» YOUR TASK: Find each line in the rows below that contains the string "makeQuery", and copy those lines out in full.

» PROVIDED MATERIAL:
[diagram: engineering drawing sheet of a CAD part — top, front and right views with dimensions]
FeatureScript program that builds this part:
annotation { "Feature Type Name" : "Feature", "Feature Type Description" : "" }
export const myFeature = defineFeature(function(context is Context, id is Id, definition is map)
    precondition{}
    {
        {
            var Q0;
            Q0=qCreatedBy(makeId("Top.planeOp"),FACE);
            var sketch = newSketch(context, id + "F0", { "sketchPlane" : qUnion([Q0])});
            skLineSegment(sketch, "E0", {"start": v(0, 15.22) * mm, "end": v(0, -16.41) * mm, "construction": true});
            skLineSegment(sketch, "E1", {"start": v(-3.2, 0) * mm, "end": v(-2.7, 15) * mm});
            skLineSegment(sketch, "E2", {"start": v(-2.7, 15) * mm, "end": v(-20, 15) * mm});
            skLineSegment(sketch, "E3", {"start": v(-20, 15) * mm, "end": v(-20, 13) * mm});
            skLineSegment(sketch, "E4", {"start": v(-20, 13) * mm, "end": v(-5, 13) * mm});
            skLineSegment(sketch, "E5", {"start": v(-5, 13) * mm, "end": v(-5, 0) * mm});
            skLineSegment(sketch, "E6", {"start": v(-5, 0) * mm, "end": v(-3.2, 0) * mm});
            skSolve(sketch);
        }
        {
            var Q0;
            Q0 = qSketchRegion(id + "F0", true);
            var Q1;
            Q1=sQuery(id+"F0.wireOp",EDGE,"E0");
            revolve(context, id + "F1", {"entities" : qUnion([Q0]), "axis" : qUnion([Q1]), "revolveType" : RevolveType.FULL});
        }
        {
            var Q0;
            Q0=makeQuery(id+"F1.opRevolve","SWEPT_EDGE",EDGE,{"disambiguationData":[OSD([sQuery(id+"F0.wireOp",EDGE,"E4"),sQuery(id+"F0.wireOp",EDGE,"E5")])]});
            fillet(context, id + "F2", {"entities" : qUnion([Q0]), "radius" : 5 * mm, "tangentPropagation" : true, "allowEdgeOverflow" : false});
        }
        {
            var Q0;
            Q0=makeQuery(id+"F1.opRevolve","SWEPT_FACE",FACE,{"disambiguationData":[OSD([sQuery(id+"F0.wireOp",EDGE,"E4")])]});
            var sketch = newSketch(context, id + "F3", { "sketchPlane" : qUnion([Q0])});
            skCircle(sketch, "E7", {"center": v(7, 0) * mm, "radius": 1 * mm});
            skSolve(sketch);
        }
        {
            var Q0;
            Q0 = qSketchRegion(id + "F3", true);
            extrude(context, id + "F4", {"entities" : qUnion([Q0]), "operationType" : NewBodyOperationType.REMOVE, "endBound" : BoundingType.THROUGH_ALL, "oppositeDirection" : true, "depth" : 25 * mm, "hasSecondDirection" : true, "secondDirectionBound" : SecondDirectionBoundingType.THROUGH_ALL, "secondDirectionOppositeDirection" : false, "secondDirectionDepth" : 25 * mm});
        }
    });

» RIGHT ANSWER:
            Q0=makeQuery(id+"F1.opRevolve","SWEPT_EDGE",EDGE,{"disambiguationData":[OSD([sQuery(id+"F0.wireOp",EDGE,"E4"),sQuery(id+"F0.wireOp",EDGE,"E5")])]});
            Q0=makeQuery(id+"F1.opRevolve","SWEPT_FACE",FACE,{"disambiguationData":[OSD([sQuery(id+"F0.wireOp",EDGE,"E4")])]});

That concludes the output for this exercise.